With recent tourists to Da Nang returning home, cases have been detected in a total of 14 cities and provinces, including the capital and Ho Chi Minh City.
But it has been reassuring, Prof Van Doorn says, that all new cases in other parts of the country so far have been directly linked to the Da Nang outbreak. Importantly, no community transmission has been reported outside the city and the neighboring province. This is something the authorities will be watching closely.
“What was successful before is being redone. I’m impressed again, ”he adds.
“The year we take care of our health”
Among the praise given to Vietnam for its handling of Covid-19 were questions about the accuracy of the authoritarian state’s data, which the medical and diplomatic communities had widely acknowledged to be reliable.

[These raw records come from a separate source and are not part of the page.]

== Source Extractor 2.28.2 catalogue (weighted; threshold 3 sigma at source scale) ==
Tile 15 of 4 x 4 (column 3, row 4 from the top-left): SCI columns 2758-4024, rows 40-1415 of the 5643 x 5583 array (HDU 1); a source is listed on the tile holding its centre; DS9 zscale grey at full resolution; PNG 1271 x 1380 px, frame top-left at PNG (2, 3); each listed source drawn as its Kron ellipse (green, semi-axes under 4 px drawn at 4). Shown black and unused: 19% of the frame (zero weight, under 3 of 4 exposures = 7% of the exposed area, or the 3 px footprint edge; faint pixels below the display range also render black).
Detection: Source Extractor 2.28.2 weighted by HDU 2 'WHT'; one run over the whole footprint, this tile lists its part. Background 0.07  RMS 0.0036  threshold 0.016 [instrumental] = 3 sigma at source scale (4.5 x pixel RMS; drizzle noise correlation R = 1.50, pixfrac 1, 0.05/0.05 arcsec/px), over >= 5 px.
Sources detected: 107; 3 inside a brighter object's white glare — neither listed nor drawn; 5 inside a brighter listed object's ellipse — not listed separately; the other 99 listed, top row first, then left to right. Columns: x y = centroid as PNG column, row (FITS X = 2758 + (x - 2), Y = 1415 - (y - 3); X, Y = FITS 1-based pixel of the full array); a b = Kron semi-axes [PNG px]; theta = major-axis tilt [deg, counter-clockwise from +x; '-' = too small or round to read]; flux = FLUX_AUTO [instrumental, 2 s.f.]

“The new deaths reported show that there is transparency in the reporting of Covid-19 in Vietnam and that the previous ‘no deaths’ should have been questioned in the first place,” Dr Huong Le Thu, analyst principal at the Australian Strategic Policy Institute, says the BBC.
So far, all deaths have been from older patients with co-morbidities.
In Da Nang, people are rehabilitating. The beaches and streets are again practically empty as people only leave home to buy food. All restaurants have been closed, including for take out and deliveries. The flights are blocked.
Every resident is to be tested for the virus and a field hospital has been erected, with every resource dedicated to slowing the spread of the disease.
Freedoms remain mostly intact in other parts of the country, although Hanoi has closed bars and karaoke lounges as an added precaution, and several cities, including the capital and Ho Chi Minh City, have returned the face masks again mandatory in public places.
Like many around the world, Xuan Tu rides with the uncertainty triggered by the pandemic.
“This year is now the year we take care of our health. Focus on the family. The most important things, ”she said.